## Try it
Verbatim copy without pictures. Please print every entry as it stands.

## Dataset entries
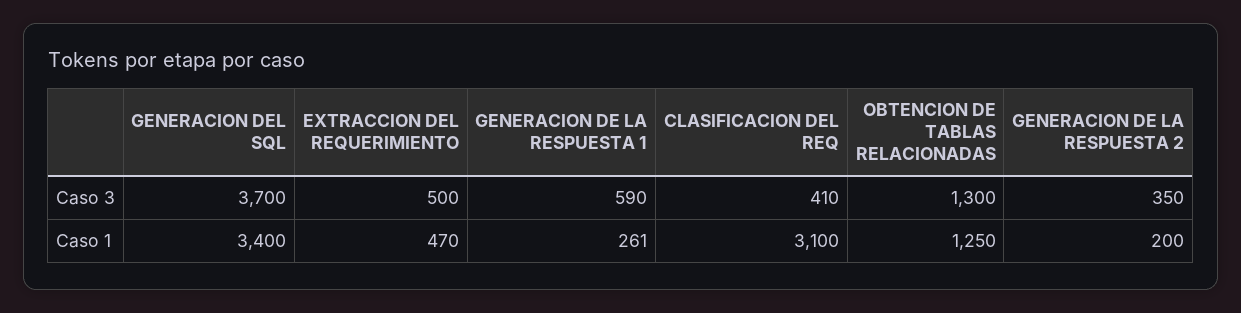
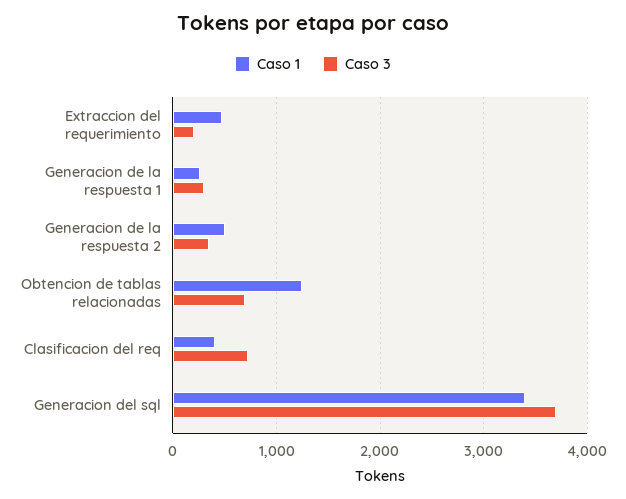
  {
    "Caso 3": {
      "GENERACION DEL SQL": 3700,
-     "EXTRACCION DEL REQUERIMIENTO": 500,
+     "EXTRACCION DEL REQUERIMIENTO": 200,
-     "GENERACION DE LA RESPUESTA 1": 590,
+     "GENERACION DE LA RESPUESTA 1": 300,
-     "CLASIFICACION DEL REQ": 410,
+     "CLASIFICACION DEL REQ": 700,
-     "OBTENCION DE TABLAS RELACIONADAS": 1300,
+     "OBTENCION DE TABLAS RELACIONADAS": 700,
      "GENERACION DE LA RESPUESTA 2": 350
    },
    "Caso 1": {
      "GENERACION DEL SQL": 3400,
      "EXTRACCION DEL REQUERIMIENTO": 470,
      "GENERACION DE LA RESPUESTA 1": 261,
-     "CLASIFICACION DEL REQ": 3100,
+     "CLASIFICACION DEL REQ": 400,
      "OBTENCION DE TABLAS RELACIONADAS": 1250,
-     "GENERACION DE LA RESPUESTA 2": 200
+     "GENERACION DE LA RESPUESTA 2": 500
    }
  }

## Output
  {
    "Caso 3": {
      "GENERACION DEL SQL": 3700,
-     "EXTRACCION DEL REQUERIMIENTO": 500,
+     "EXTRACCION DEL REQUERIMIENTO": 200,
-     "GENERACION DE LA RESPUESTA 1": 590,
+     "GENERACION DE LA RESPUESTA 1": 300,
-     "CLASIFICACION DEL REQ": 410,
+     "CLASIFICACION DEL REQ": 700,
-     "OBTENCION DE TABLAS RELACIONADAS": 1300,
+     "OBTENCION DE TABLAS RELACIONADAS": 700,
      "GENERACION DE LA RESPUESTA 2": 350
    },
    "Caso 1": {
      "GENERACION DEL SQL": 3400,
      "EXTRACCION DEL REQUERIMIENTO": 470,
      "GENERACION DE LA RESPUESTA 1": 261,
-     "CLASIFICACION DEL REQ": 3100,
+     "CLASIFICACION DEL REQ": 400,
      "OBTENCION DE TABLAS RELACIONADAS": 1250,
-     "GENERACION DE LA RESPUESTA 2": 200
+     "GENERACION DE LA RESPUESTA 2": 500
    }
  }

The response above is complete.